Second, I find it interesting that God called Amos, a shepherd and arborist, to do prophetic work in Israel. Certainly there were professional prophets at work at the same time. Why did God choose Amos? Perhaps it was because the professional prophets were unwilling to go to Israel, the northern kingdom at the time. It might be worth thinking about the places we are unwilling to go to do kingdom work. Where in our current contexts have we decided that God is uninterested? Where is God having to raise up shepherds and arborists to go do the work of prophets because the regularly appointed people are not doing their job?
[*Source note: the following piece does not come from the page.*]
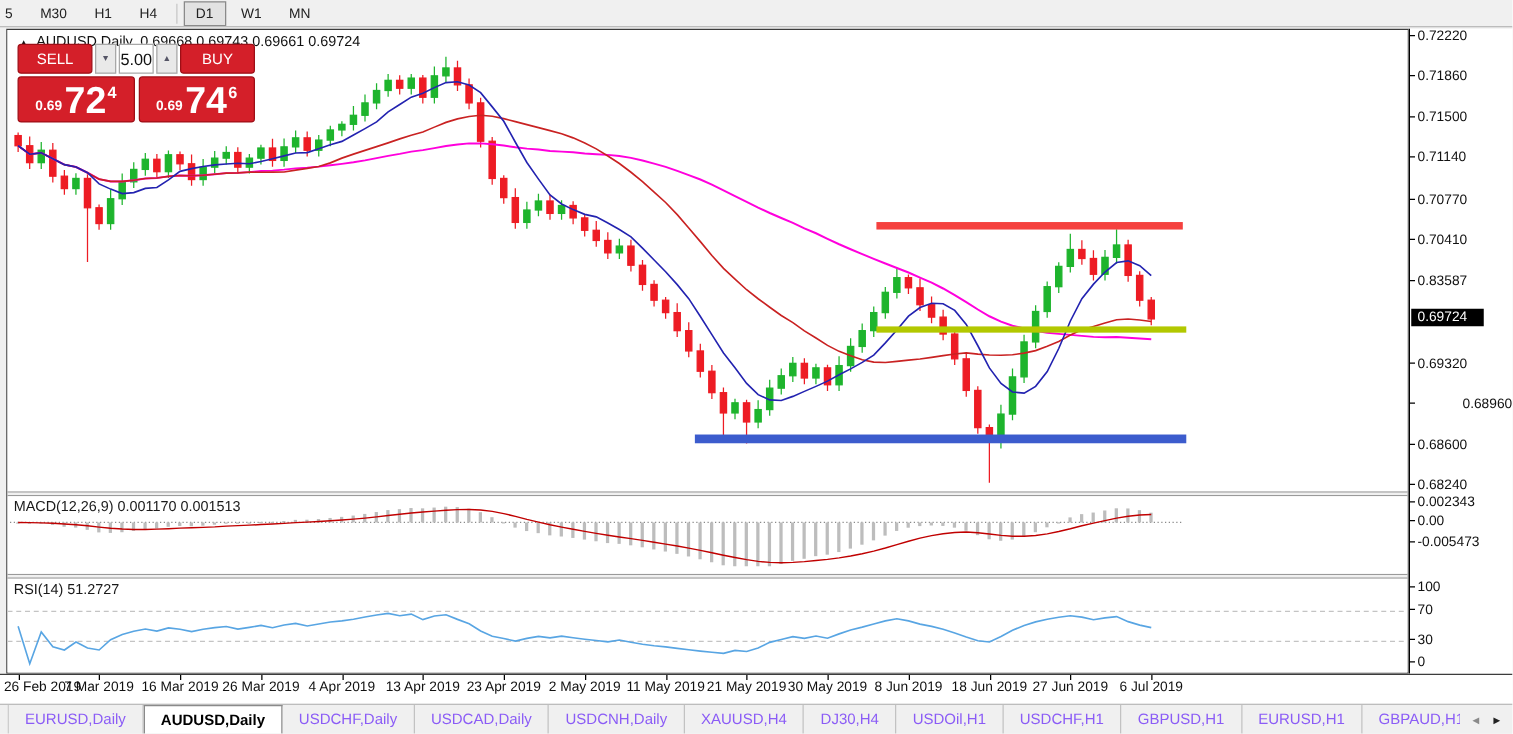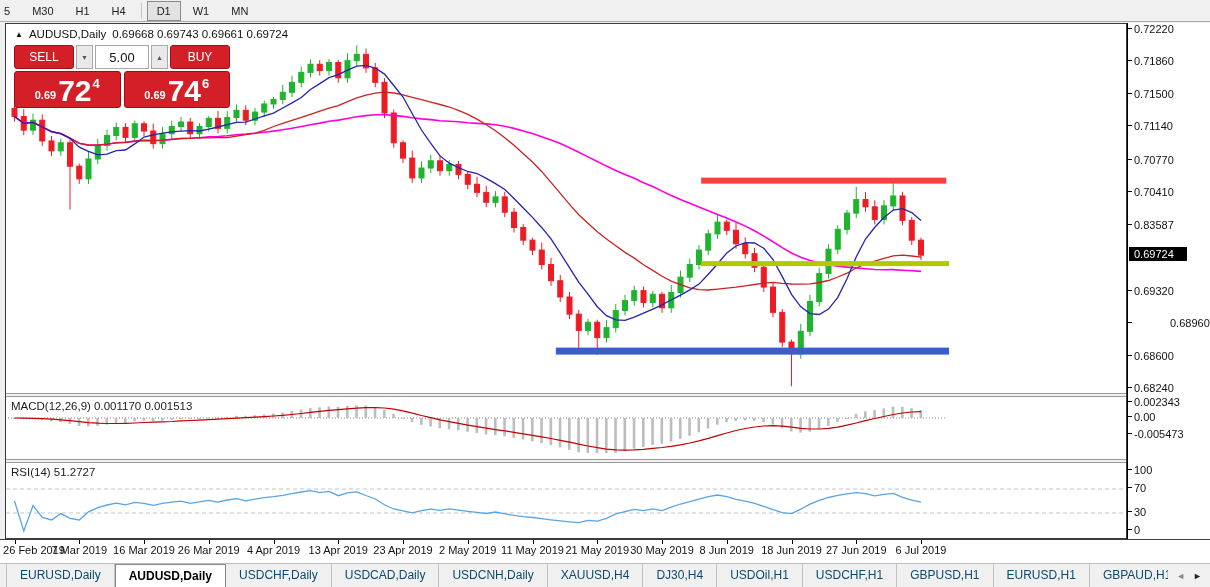"SELL" .trade-panel { top: 21px -> 11px; width: 216px -> 190px }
Conversely, could God be calling us to go somewhere and do kingdom work that we have yet to consider?
Finally, in Amos’ last oracle, spoken directly to Amaziah, we hear particularly graphic language of judgment. Amaziah, as a priest of Bethel, is told his wife will become a prostitute, his children will die by the sword, and that he will die in an unclean land. All three of these things would have been abominations to a priest. It is interesting that the oracle is once again a very striking and overstated image. It seems that this too is intended to get Amaziah’s attention and move him toward repentance. What we see in this passage is an attempt by God to get the attention of a people who had wandered from covenant faithfulness. It is an attempt, even in the midst of active resistance, to get their attention and, hopefully, get them to change their ways. It is simply amazing to me how far God would go to try and win Israel back. Perhaps, as we prepare for this coming Sunday, we might consider this passage and think of those particular places or people we have written off as too far from God. Israel, according to some of the theology of Amos’ time, had apparently wandered too far for the professional prophets. Amaziah, a priest of the northern kingdom, was considered apostate and actively resisted Amos’ work. However, God and Amos did not give up on the people of Israel or Amaziah. The word spoken was graphic, but it was ultimately an attempt to bring about transformation. In our kingdom work, what is the ultimate goal? What are the places we have written off? Where are the places we must continue to be faithful so that the kingdom message of salvation can be proclaimed and lives transformed? As we consider these questions, may the faithfulness of Amos and the grace of God be our example.